*** EXCERPTED RECORDS ***
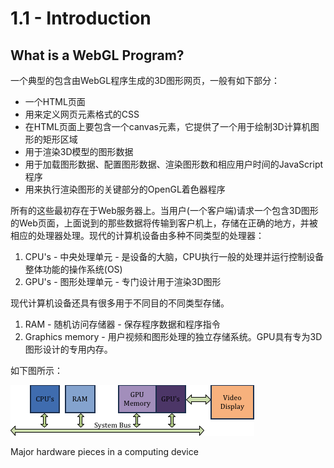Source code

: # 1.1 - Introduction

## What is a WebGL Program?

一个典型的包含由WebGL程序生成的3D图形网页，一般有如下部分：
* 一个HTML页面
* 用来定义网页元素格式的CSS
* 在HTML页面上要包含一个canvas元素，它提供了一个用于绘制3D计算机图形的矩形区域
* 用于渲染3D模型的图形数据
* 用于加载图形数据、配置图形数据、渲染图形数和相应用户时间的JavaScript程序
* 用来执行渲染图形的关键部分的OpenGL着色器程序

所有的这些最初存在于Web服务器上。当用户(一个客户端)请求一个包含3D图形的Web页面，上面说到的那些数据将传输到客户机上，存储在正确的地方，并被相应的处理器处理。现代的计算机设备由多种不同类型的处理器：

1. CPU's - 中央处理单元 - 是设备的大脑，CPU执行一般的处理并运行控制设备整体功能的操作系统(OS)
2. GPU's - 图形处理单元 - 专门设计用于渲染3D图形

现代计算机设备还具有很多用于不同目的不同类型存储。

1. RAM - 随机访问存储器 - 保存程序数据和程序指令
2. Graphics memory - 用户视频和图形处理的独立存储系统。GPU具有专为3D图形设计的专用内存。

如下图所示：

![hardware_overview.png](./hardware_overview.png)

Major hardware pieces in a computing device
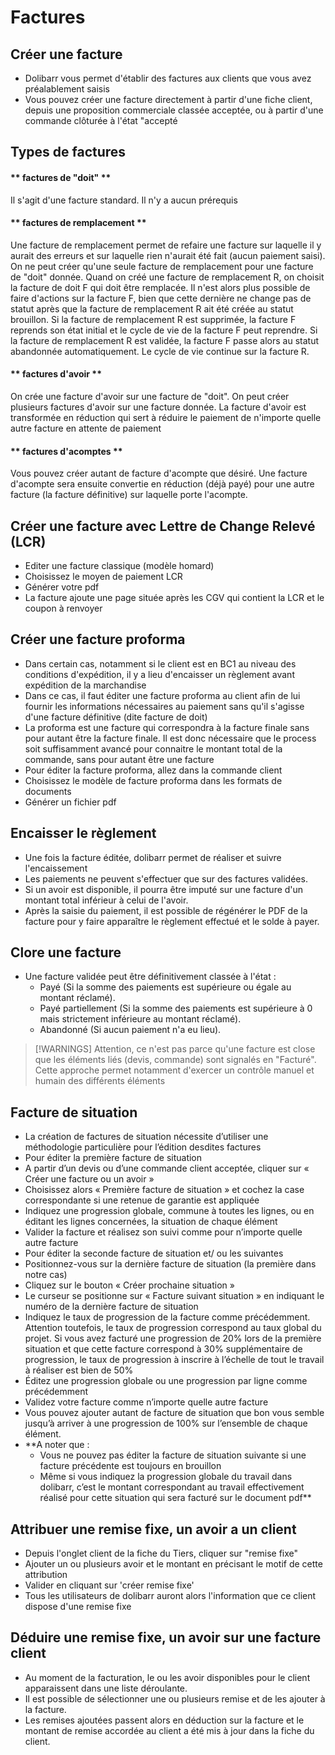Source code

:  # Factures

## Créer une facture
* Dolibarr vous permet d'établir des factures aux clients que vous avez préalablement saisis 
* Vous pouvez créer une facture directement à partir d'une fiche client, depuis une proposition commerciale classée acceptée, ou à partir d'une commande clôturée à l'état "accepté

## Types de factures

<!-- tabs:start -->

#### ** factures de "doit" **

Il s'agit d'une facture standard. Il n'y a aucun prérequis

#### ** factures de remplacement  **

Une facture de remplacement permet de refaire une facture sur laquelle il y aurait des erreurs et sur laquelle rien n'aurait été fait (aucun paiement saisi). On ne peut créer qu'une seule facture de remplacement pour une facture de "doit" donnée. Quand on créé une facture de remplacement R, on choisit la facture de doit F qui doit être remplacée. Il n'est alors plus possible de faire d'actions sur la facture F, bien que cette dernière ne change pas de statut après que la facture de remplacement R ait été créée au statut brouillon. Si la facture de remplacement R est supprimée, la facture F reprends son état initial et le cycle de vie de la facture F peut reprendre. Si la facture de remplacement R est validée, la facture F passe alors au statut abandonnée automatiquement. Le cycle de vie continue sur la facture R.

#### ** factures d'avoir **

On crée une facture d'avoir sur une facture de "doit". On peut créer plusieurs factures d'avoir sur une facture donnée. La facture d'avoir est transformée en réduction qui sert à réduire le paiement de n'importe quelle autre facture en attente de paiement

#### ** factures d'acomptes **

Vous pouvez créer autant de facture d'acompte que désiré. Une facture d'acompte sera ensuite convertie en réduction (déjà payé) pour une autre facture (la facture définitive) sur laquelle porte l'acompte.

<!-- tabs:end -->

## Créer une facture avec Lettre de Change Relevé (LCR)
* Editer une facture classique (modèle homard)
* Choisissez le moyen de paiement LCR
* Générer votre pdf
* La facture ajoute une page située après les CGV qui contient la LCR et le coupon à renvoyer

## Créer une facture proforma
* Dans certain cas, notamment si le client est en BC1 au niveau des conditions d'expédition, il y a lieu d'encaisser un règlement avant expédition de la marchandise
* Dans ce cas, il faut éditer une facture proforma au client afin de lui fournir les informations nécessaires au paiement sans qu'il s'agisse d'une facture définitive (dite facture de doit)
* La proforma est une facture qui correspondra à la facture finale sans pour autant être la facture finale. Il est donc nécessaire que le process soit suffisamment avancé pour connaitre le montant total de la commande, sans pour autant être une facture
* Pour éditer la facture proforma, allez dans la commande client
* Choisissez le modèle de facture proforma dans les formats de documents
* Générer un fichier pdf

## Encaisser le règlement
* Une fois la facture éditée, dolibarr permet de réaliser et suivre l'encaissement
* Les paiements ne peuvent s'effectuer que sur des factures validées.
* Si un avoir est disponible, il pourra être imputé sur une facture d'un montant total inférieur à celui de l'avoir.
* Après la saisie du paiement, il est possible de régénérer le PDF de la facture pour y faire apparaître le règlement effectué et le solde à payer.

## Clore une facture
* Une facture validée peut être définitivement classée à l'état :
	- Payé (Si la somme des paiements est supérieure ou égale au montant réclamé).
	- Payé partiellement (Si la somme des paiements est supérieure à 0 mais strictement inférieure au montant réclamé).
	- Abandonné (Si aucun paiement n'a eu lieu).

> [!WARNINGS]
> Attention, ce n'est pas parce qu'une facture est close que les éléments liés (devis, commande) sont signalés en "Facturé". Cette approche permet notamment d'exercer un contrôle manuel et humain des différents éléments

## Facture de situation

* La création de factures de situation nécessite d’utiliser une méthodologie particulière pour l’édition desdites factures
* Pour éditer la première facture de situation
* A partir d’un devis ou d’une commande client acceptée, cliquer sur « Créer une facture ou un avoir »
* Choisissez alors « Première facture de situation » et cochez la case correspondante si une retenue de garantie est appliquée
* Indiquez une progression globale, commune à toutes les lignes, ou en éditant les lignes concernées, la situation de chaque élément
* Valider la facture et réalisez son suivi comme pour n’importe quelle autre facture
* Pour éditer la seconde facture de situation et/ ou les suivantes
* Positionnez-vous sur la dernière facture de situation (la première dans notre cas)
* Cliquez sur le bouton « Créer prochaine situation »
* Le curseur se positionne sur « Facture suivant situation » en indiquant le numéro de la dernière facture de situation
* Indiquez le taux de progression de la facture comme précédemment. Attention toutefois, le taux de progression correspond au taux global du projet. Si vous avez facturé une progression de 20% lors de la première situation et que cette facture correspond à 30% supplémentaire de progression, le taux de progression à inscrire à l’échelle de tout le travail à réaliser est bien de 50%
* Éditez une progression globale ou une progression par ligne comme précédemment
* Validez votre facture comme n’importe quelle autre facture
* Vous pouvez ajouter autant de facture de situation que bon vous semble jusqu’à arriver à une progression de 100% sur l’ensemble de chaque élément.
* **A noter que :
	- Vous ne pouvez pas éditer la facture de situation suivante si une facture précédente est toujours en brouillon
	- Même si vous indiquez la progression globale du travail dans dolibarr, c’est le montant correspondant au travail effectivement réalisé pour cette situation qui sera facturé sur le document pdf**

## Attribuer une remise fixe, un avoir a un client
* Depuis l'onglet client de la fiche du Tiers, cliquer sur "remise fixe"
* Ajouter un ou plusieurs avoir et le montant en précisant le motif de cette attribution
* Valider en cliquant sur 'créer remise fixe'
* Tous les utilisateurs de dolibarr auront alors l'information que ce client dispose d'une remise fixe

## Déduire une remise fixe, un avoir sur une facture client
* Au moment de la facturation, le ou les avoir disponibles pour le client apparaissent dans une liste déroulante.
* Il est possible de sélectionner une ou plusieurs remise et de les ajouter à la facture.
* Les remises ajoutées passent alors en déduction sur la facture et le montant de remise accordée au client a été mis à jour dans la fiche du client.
*** End of EXCERPTED RECORDS ***
WHAT YOU HAVE TO DO
Return word for word the lines above from the line with "dans notre cas)" to the line with "à la facture.", including both and leaving out all others.

RESULT OF THE EXERCISE
* Positionnez-vous sur la dernière facture de situation (la première dans notre cas)
* Cliquez sur le bouton « Créer prochaine situation »
* Le curseur se positionne sur « Facture suivant situation » en indiquant le numéro de la dernière facture de situation
* Indiquez le taux de progression de la facture comme précédemment. Attention toutefois, le taux de progression correspond au taux global du projet. Si vous avez facturé une progression de 20% lors de la première situation et que cette facture correspond à 30% supplémentaire de progression, le taux de progression à inscrire à l’échelle de tout le travail à réaliser est bien de 50%
* Éditez une progression globale ou une progression par ligne comme précédemment
* Validez votre facture comme n’importe quelle autre facture
* Vous pouvez ajouter autant de facture de situation que bon vous semble jusqu’à arriver à une progression de 100% sur l’ensemble de chaque élément.
* **A noter que :
	- Vous ne pouvez pas éditer la facture de situation suivante si une facture précédente est toujours en brouillon
	- Même si vous indiquez la progression globale du travail dans dolibarr, c’est le montant correspondant au travail effectivement réalisé pour cette situation qui sera facturé sur le document pdf**

## Attribuer une remise fixe, un avoir a un client
* Depuis l'onglet client de la fiche du Tiers, cliquer sur "remise fixe"
* Ajouter un ou plusieurs avoir et le montant en précisant le motif de cette attribution
* Valider en cliquant sur 'créer remise fixe'
* Tous les utilisateurs de dolibarr auront alors l'information que ce client dispose d'une remise fixe

## Déduire une remise fixe, un avoir sur une facture client
* Au moment de la facturation, le ou les avoir disponibles pour le client apparaissent dans une liste déroulante.
* Il est possible de sélectionner une ou plusieurs remise et de les ajouter à la facture.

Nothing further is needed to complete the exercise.